Available data below:

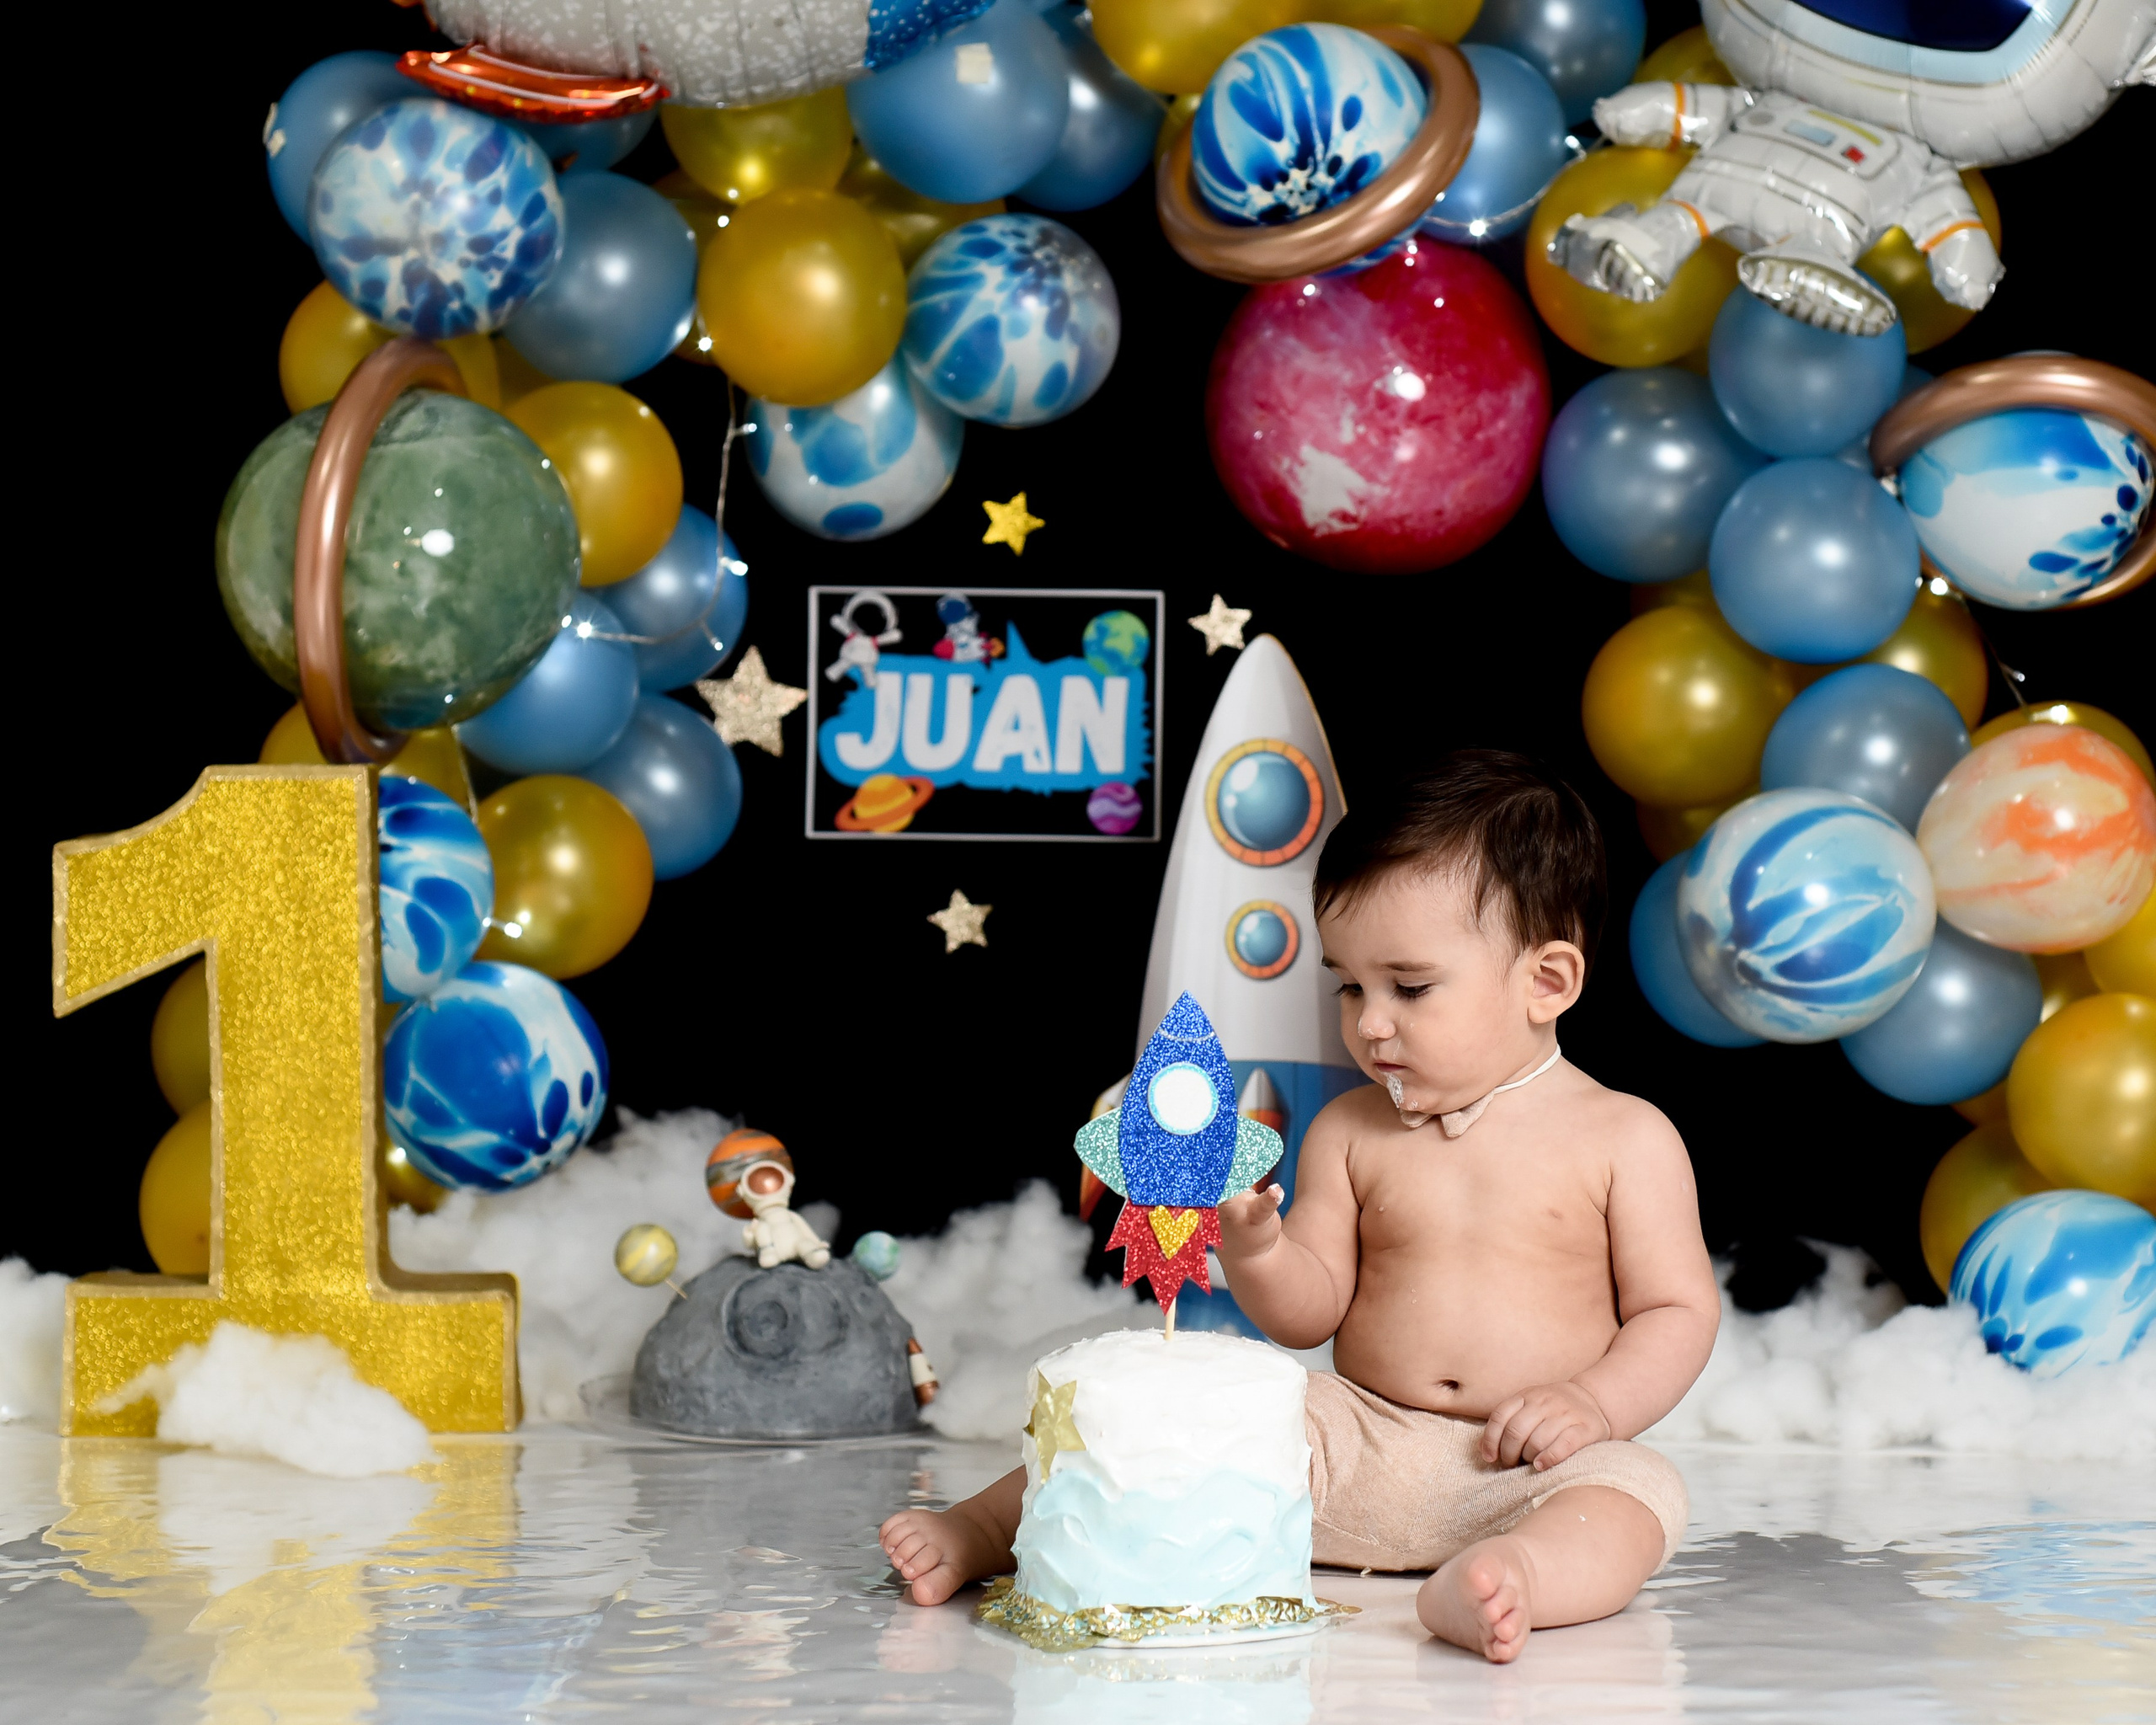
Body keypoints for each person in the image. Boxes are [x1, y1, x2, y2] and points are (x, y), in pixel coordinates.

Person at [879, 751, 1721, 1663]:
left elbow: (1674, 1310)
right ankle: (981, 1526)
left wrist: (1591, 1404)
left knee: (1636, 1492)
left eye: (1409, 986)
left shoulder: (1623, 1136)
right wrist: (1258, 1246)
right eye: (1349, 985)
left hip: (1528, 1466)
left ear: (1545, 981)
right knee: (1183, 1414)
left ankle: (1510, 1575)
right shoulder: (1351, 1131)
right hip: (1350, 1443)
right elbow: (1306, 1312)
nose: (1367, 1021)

End of Available data.

Exercise aim
All that should be returned is the run of lines from the one with "left ankle: (1510, 1575)" to the last line of the material above, copied exactly.

Finished task
left ankle: (1510, 1575)
right shoulder: (1351, 1131)
right hip: (1350, 1443)
right elbow: (1306, 1312)
nose: (1367, 1021)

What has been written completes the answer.